I’m going out with her.’
‘You’re what?’
‘I’m going out with her. Believe me. She’s a human. She responds.’
He unbuttoned his slippery cool white shirt and returned it to the coat hanger. He hung the hanger behind the door again. He slipped off his underpants and ran his hands down his flawless hairless chest and between his thighs. ‘You can’t help yourself can you, Kissy? You’re responding. You know I think you’re shit, but you don’t care.’
‘I am shit,’ Mort said.
‘You are shit.’ He hooked his finger into the top of Mort’s underpants and tugged at the elastic. ‘I went to her house last night. She’s pregnant. Her tits are full of milk.’ He let the elastic go and lay on the bed on his stomach. ‘When I came back here I took the books off Granny’s desk.’ He rolled on his back, smiling. ‘I wrapped them in a plastic bag and buried them.’
‘You really think that’s smart?’ Mort said, but he had already stopped caring if it was smart or not.
‘You want to argue with me, or you want to have some fun?’
‘Benny, what’s happened to you?’
‘I’m an angel,’ Benny said.
‘What does that mean?’ Mort put out a finger to feel the boy’s smooth thigh.
‘It means I am in control.
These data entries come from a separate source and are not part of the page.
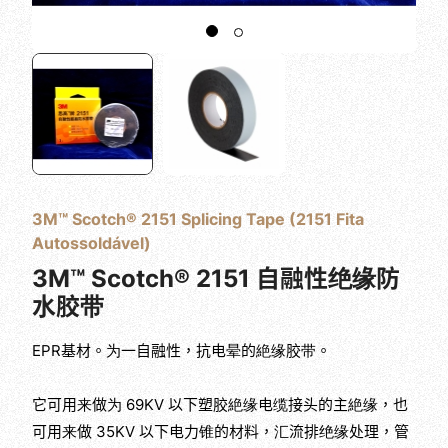
3M™ Scotch® 2151 Splicing Tape (2151 Fita
Autossoldável)
3M™ Scotch® 2151 自融性绝缘防
水胶带
EPR基材。为一自融性，抗电晕的絶缘胶带。
它可用来做为 69KV 以下塑胶絶缘电缆接头的主絶缘，也
可用来做 35KV 以下电力锥的材料，汇流排绝缘处理，管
It means everyone does what I say.’
33
He would ‘show his life’, sure, silly as this was. He would be a monkey for his son. You know what was weird? What was weird was he was finally an inch away from happiness.
Show his life? Bare his arse? Sure, but not like the little blackmailer imagined.
He would talk to her, sure he would. What’s more: he was busting to do it. He had the day’s job sheets spread out across his desk, but he could not concentrate on them. They had finally become irrelevant.
He knew nothing about tax. He could not even read the balance sheets he signed each year, but he knew enough, by Christ he did, to show his life to the Tax Inspector. He would embrace her. He would draw her towards him like a dagger, have her drive some official stake into the business, right into its rubbery, resisting heart.